Birds that Deserve the Honorific “Birb”

Photo: Tara Tanaka/Audubon Photography Awards
A Northern Parula like this definitely qualifies for the affectionate label “birb.” In fact, in its fluffed-up form, it also fits the birb subcategory “floof.” (All in fun.)

You can discover some entertaining things on twitter, especially when someone you follow retweets an unusual item from someone else. I keep tabs on a lot of nature lovers, and that’s how I learned about birbs.

Asher Elbein writes at Audubon magazine that because birbs have been an internet meme for seven years (who knew?), “it’s high time we establish some ground rules. …

“For those not terminally online, birb is affectionate internet-speak for birds. The word began, as near as anyone can tell, when the absurdist Twitter account BirdsRightsActivist tweeted the single word ‘Birb’ out on November 2012. … The term is seemingly designed for the internet: one syllable, beginning and ending with ‘b,’ connoting a pleasant roundness, a warm mouth-feel. ‘What a good birb,’ you might say, or ‘I’m so glad we went birb-watching,’ or ‘I love Alfred Hitchcock’s The Birbs.’

“Birb is a slightly daffy word from the same school of internet absurdity that gave us LOLCats (‘I Can Haz Cheezburger’). … Yet unlike these online gags, or memes, birb functions as a category rather than a stock character. It is roughly akin to ‘doggo,’ or ‘snek,’ yet all dogs and snakes are contained within those words; birb remains amorphous. … Are some birds more birb-like than others? What is a birb, really?

“First, let’s consider the canonized usages. The subreddit r/birbs defines a birb as any bird that’s ‘being funny, cute, or silly in some way.’ Urban Dictionary has a more varied set of definitions, many of which allude to a generalized smallness. …

“What this question requires, therefore, are some basic operational rules.

“Rule 1: Birbs are often (though not conclusively) small. Adult Ostriches are thus disqualified, as is any bird larger than a turkey; warblers, sparrows, flycatchers, and other songbirds are the most likely demographic. Even large birds start small, however: An ostrich or crane chick is absolutely a birb. We may understand, then, that while ‘birb’ can be a developmental stage, some birds are birbs their whole lives.

“Rule 2: Birbs are often (though not always) round.

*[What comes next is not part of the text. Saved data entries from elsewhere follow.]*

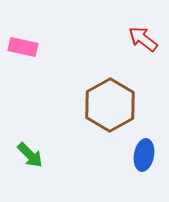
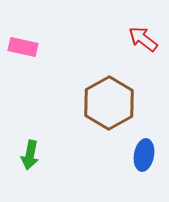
brown hexagon: moved 1 px left, 2 px up
green arrow: rotated 56 degrees clockwise
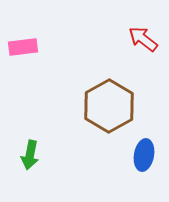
pink rectangle: rotated 20 degrees counterclockwise
brown hexagon: moved 3 px down
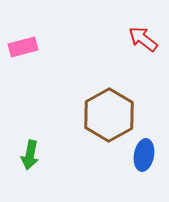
pink rectangle: rotated 8 degrees counterclockwise
brown hexagon: moved 9 px down
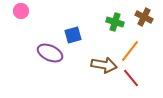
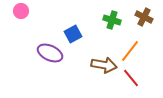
green cross: moved 3 px left, 2 px up
blue square: moved 1 px up; rotated 12 degrees counterclockwise
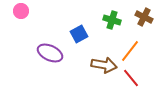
blue square: moved 6 px right
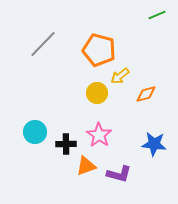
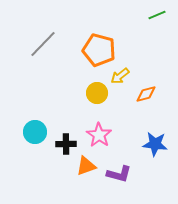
blue star: moved 1 px right
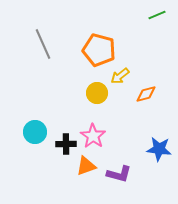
gray line: rotated 68 degrees counterclockwise
pink star: moved 6 px left, 1 px down
blue star: moved 4 px right, 5 px down
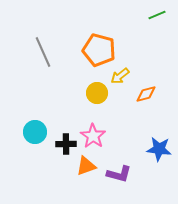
gray line: moved 8 px down
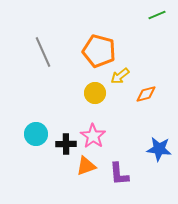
orange pentagon: moved 1 px down
yellow circle: moved 2 px left
cyan circle: moved 1 px right, 2 px down
purple L-shape: rotated 70 degrees clockwise
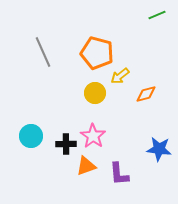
orange pentagon: moved 2 px left, 2 px down
cyan circle: moved 5 px left, 2 px down
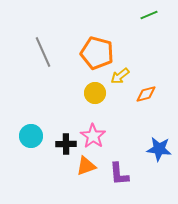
green line: moved 8 px left
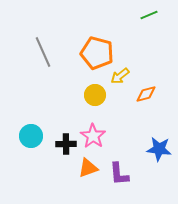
yellow circle: moved 2 px down
orange triangle: moved 2 px right, 2 px down
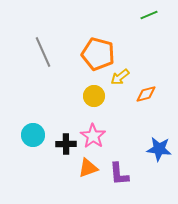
orange pentagon: moved 1 px right, 1 px down
yellow arrow: moved 1 px down
yellow circle: moved 1 px left, 1 px down
cyan circle: moved 2 px right, 1 px up
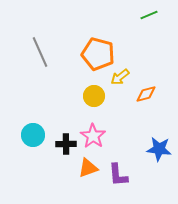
gray line: moved 3 px left
purple L-shape: moved 1 px left, 1 px down
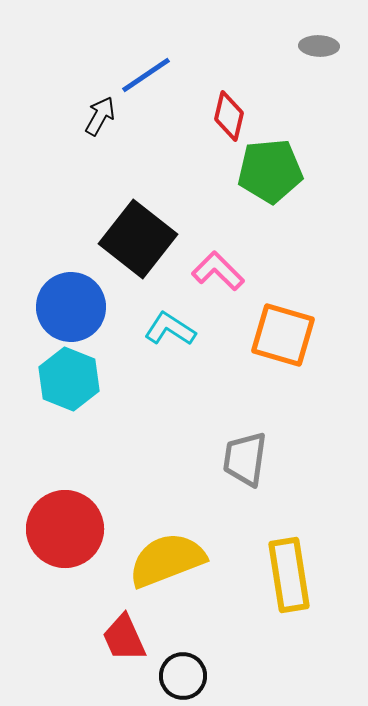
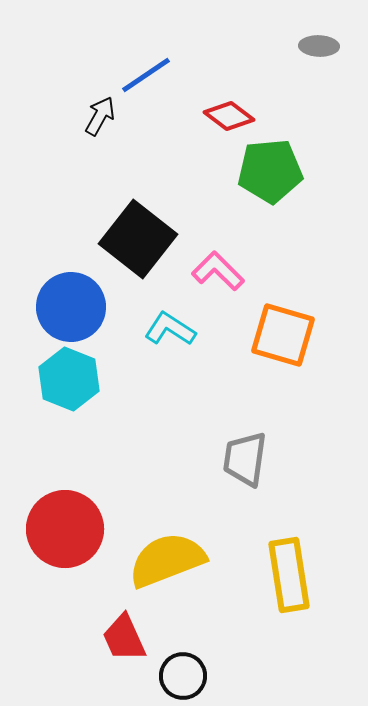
red diamond: rotated 66 degrees counterclockwise
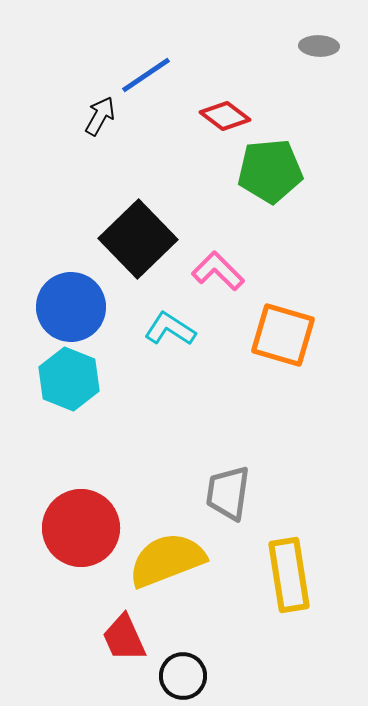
red diamond: moved 4 px left
black square: rotated 8 degrees clockwise
gray trapezoid: moved 17 px left, 34 px down
red circle: moved 16 px right, 1 px up
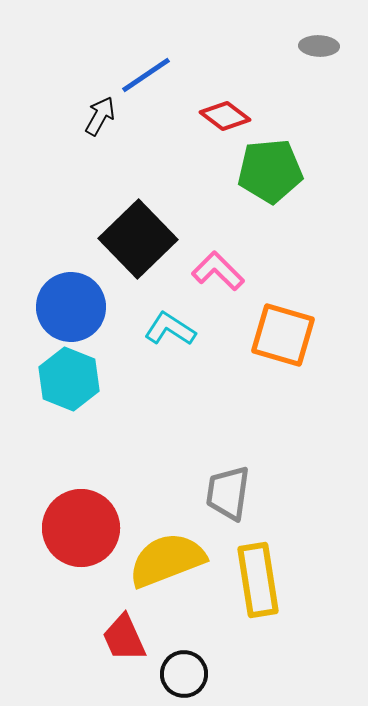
yellow rectangle: moved 31 px left, 5 px down
black circle: moved 1 px right, 2 px up
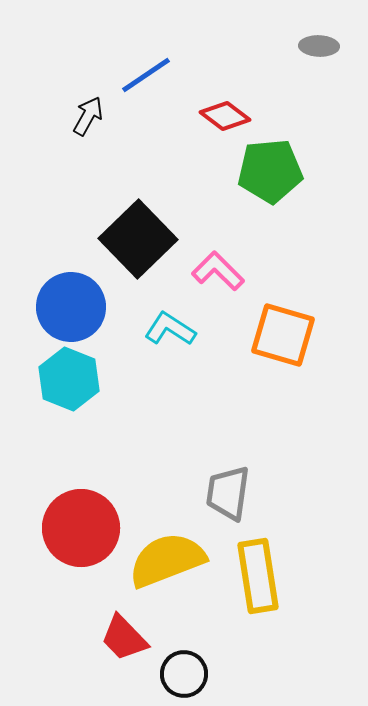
black arrow: moved 12 px left
yellow rectangle: moved 4 px up
red trapezoid: rotated 20 degrees counterclockwise
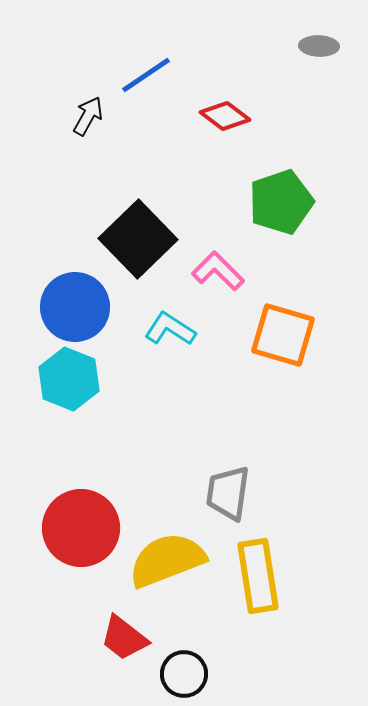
green pentagon: moved 11 px right, 31 px down; rotated 14 degrees counterclockwise
blue circle: moved 4 px right
red trapezoid: rotated 8 degrees counterclockwise
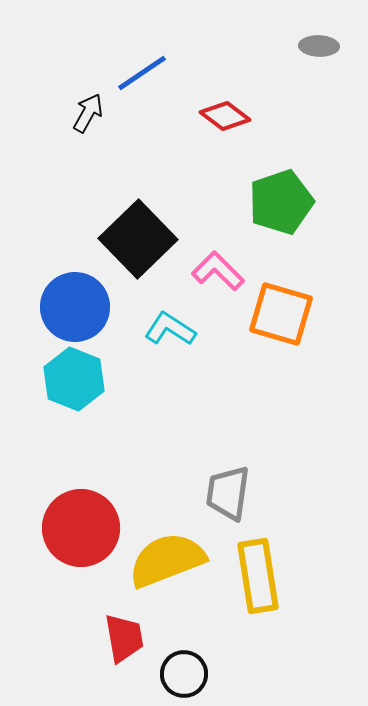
blue line: moved 4 px left, 2 px up
black arrow: moved 3 px up
orange square: moved 2 px left, 21 px up
cyan hexagon: moved 5 px right
red trapezoid: rotated 138 degrees counterclockwise
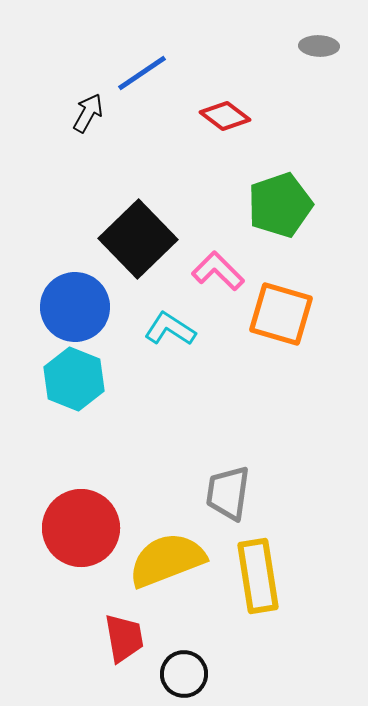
green pentagon: moved 1 px left, 3 px down
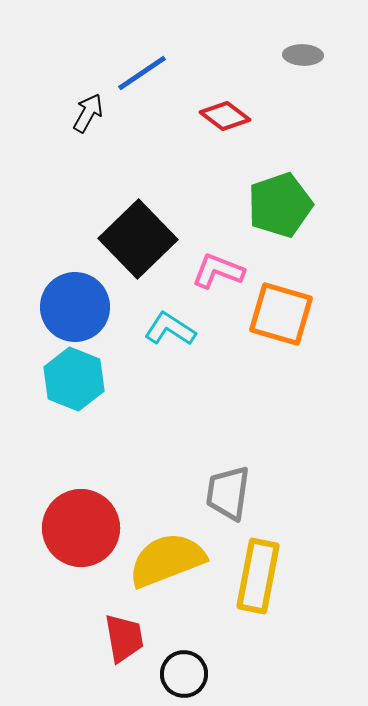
gray ellipse: moved 16 px left, 9 px down
pink L-shape: rotated 24 degrees counterclockwise
yellow rectangle: rotated 20 degrees clockwise
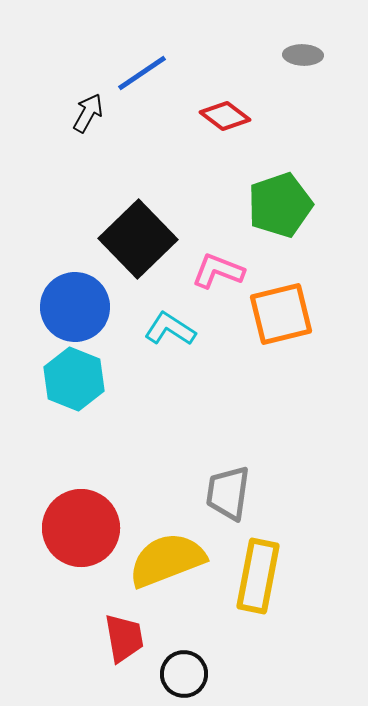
orange square: rotated 30 degrees counterclockwise
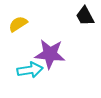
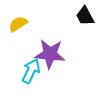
cyan arrow: moved 1 px right, 1 px down; rotated 55 degrees counterclockwise
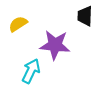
black trapezoid: rotated 30 degrees clockwise
purple star: moved 5 px right, 9 px up
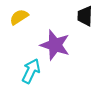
yellow semicircle: moved 1 px right, 7 px up
purple star: rotated 12 degrees clockwise
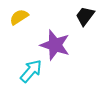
black trapezoid: rotated 35 degrees clockwise
cyan arrow: rotated 15 degrees clockwise
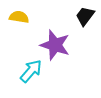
yellow semicircle: rotated 42 degrees clockwise
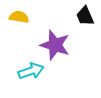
black trapezoid: rotated 60 degrees counterclockwise
cyan arrow: rotated 30 degrees clockwise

People tend to regard round animals as cuter, and round objects in general to be more pleasant. … Classic songbirds and rotund groundbirds like grouse and ptarmigans have the advantage: They look like little balls of fluff, an important component for birbness. … If the Pileated Woodpecker didn’t lose its birb status under Rule 1, it does now, though smaller and rounder woodpeckers like the Downy or Red-bellied are most certainly birbs.

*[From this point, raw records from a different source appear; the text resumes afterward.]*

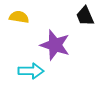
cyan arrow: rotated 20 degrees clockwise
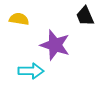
yellow semicircle: moved 2 px down
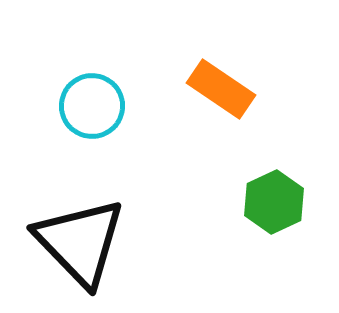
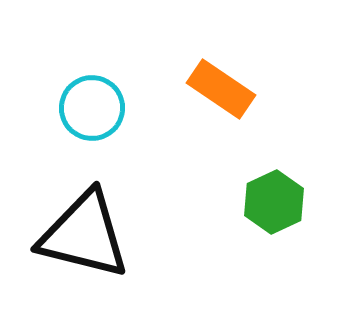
cyan circle: moved 2 px down
black triangle: moved 4 px right, 7 px up; rotated 32 degrees counterclockwise
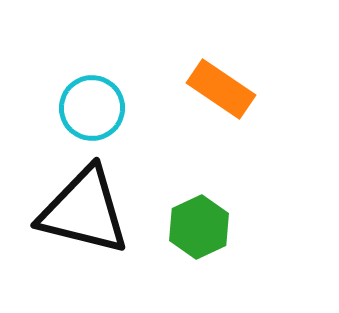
green hexagon: moved 75 px left, 25 px down
black triangle: moved 24 px up
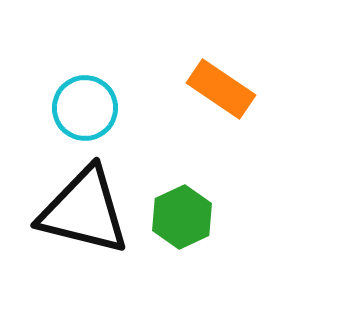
cyan circle: moved 7 px left
green hexagon: moved 17 px left, 10 px up
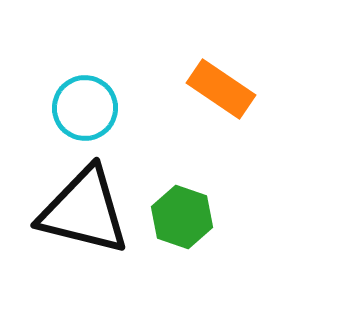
green hexagon: rotated 16 degrees counterclockwise
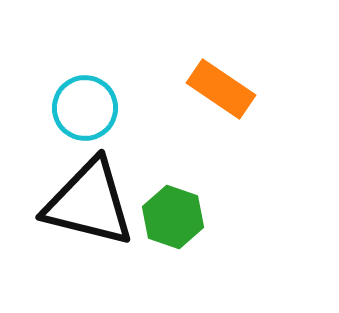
black triangle: moved 5 px right, 8 px up
green hexagon: moved 9 px left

“Rule 3: Birbs appear cute. This gets into slightly dicier territory: Isn’t cuteness subjective? Up to a point, but Rule 2 helps here. Humans tend to like looking at round and fluffy things. So much so, in fact, that violent or unseemly behavior doesn’t disqualify a bird from birbness: the aggression of hummingbirds, the Vlad-the-impaler antics of shrikes, brood parasitism of cuckoos, and brain-eating of Great Tits are immaterial to their round fluffiness. You could post a picture of any of these on reddit under ‘murder birb’ and nobody would blink. … Silliness and absurdity also come into play: The potoo bird is large and not particularly fluffy, but its general muppety appearance makes it a contender for the title. …

“The following can be unquestionably judged as birbs, hitting the natural sweet spot of round, fluffy, and small: The vast majority of songbirds. Burrowing Owls, Elf Owls, both screech-owls, American Kestrels, and other small raptors also qualify. So do prairie chickens, quail, shorebirds like sandpipers, and smaller seabirds like puffins and penguins. … Little waders like the Green Heron are in, but the Great Blue Heron? Sorry, not a birb.

“Big raptors, while incredible and fascinating creatures, are not birbs. … Most cranes, herons, and storks are too large and lanky. And then you get to birds like the Cassowary, which is perhaps the least birb-like bird on the planet. Its chicks may qualify as birbs (see Rule 1), but the adults most definitely do not.

“Now, one might reasonably ask why it matters which birds qualify as birbs. Strictly speaking, of course, it doesn’t. But viewed sidelong, it becomes a taxonomic game, akin to ‘is a hot dog a sandwich?’ ”

Which, you have to admit, is one of the more urgent questions of our time.

Photo: Honest to Paws
The Muppet-like goofiness of the Great Potoo allows it to qualify as a birb.